**Records provided:**
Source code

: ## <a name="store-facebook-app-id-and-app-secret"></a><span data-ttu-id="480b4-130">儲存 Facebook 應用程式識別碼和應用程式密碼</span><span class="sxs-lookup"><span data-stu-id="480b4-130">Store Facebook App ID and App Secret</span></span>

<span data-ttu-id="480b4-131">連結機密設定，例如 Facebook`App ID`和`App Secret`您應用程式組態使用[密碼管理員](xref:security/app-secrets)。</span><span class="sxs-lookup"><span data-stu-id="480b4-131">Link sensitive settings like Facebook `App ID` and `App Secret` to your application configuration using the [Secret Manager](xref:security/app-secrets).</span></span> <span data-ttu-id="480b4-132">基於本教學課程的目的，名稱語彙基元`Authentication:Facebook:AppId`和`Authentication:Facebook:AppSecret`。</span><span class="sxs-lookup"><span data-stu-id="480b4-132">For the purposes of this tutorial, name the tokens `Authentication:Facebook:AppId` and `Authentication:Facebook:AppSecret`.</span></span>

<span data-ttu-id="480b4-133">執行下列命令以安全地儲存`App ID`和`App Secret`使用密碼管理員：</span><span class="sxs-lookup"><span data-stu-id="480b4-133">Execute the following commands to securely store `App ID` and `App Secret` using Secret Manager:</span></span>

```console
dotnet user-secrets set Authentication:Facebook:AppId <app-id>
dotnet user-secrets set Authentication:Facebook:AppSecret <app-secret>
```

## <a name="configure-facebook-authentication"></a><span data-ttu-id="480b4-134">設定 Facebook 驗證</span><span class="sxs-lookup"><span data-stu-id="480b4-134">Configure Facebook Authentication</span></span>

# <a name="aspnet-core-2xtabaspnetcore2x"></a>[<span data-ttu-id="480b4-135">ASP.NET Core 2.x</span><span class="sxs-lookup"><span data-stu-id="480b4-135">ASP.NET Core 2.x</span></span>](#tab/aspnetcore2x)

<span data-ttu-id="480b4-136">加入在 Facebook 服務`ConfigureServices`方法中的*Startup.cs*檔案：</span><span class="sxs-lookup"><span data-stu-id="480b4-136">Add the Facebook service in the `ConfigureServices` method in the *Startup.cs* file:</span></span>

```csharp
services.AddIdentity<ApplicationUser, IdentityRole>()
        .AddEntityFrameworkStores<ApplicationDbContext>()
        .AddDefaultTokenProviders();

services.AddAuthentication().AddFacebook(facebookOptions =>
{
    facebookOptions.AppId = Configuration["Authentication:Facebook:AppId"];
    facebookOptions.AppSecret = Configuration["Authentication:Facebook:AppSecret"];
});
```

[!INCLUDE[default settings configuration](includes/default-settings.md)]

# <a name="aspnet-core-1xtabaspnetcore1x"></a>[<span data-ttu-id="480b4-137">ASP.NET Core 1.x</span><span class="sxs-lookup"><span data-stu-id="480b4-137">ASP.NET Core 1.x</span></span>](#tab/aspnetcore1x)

**What you should do:** Restate the entries. Match them exactly.

**Solution:**
Source code

: ## <a name="store-facebook-app-id-and-app-secret"></a><span data-ttu-id="480b4-130">儲存 Facebook 應用程式識別碼和應用程式密碼</span><span class="sxs-lookup"><span data-stu-id="480b4-130">Store Facebook App ID and App Secret</span></span>

<span data-ttu-id="480b4-131">連結機密設定，例如 Facebook`App ID`和`App Secret`您應用程式組態使用[密碼管理員](xref:security/app-secrets)。</span><span class="sxs-lookup"><span data-stu-id="480b4-131">Link sensitive settings like Facebook `App ID` and `App Secret` to your application configuration using the [Secret Manager](xref:security/app-secrets).</span></span> <span data-ttu-id="480b4-132">基於本教學課程的目的，名稱語彙基元`Authentication:Facebook:AppId`和`Authentication:Facebook:AppSecret`。</span><span class="sxs-lookup"><span data-stu-id="480b4-132">For the purposes of this tutorial, name the tokens `Authentication:Facebook:AppId` and `Authentication:Facebook:AppSecret`.</span></span>

<span data-ttu-id="480b4-133">執行下列命令以安全地儲存`App ID`和`App Secret`使用密碼管理員：</span><span class="sxs-lookup"><span data-stu-id="480b4-133">Execute the following commands to securely store `App ID` and `App Secret` using Secret Manager:</span></span>

```console
dotnet user-secrets set Authentication:Facebook:AppId <app-id>
dotnet user-secrets set Authentication:Facebook:AppSecret <app-secret>
```

## <a name="configure-facebook-authentication"></a><span data-ttu-id="480b4-134">設定 Facebook 驗證</span><span class="sxs-lookup"><span data-stu-id="480b4-134">Configure Facebook Authentication</span></span>

# <a name="aspnet-core-2xtabaspnetcore2x"></a>[<span data-ttu-id="480b4-135">ASP.NET Core 2.x</span><span class="sxs-lookup"><span data-stu-id="480b4-135">ASP.NET Core 2.x</span></span>](#tab/aspnetcore2x)

<span data-ttu-id="480b4-136">加入在 Facebook 服務`ConfigureServices`方法中的*Startup.cs*檔案：</span><span class="sxs-lookup"><span data-stu-id="480b4-136">Add the Facebook service in the `ConfigureServices` method in the *Startup.cs* file:</span></span>

```csharp
services.AddIdentity<ApplicationUser, IdentityRole>()
        .AddEntityFrameworkStores<ApplicationDbContext>()
        .AddDefaultTokenProviders();

services.AddAuthentication().AddFacebook(facebookOptions =>
{
    facebookOptions.AppId = Configuration["Authentication:Facebook:AppId"];
    facebookOptions.AppSecret = Configuration["Authentication:Facebook:AppSecret"];
});
```

[!INCLUDE[default settings configuration](includes/default-settings.md)]

# <a name="aspnet-core-1xtabaspnetcore1x"></a>[<span data-ttu-id="480b4-137">ASP.NET Core 1.x</span><span class="sxs-lookup"><span data-stu-id="480b4-137">ASP.NET Core 1.x</span></span>](#tab/aspnetcore1x)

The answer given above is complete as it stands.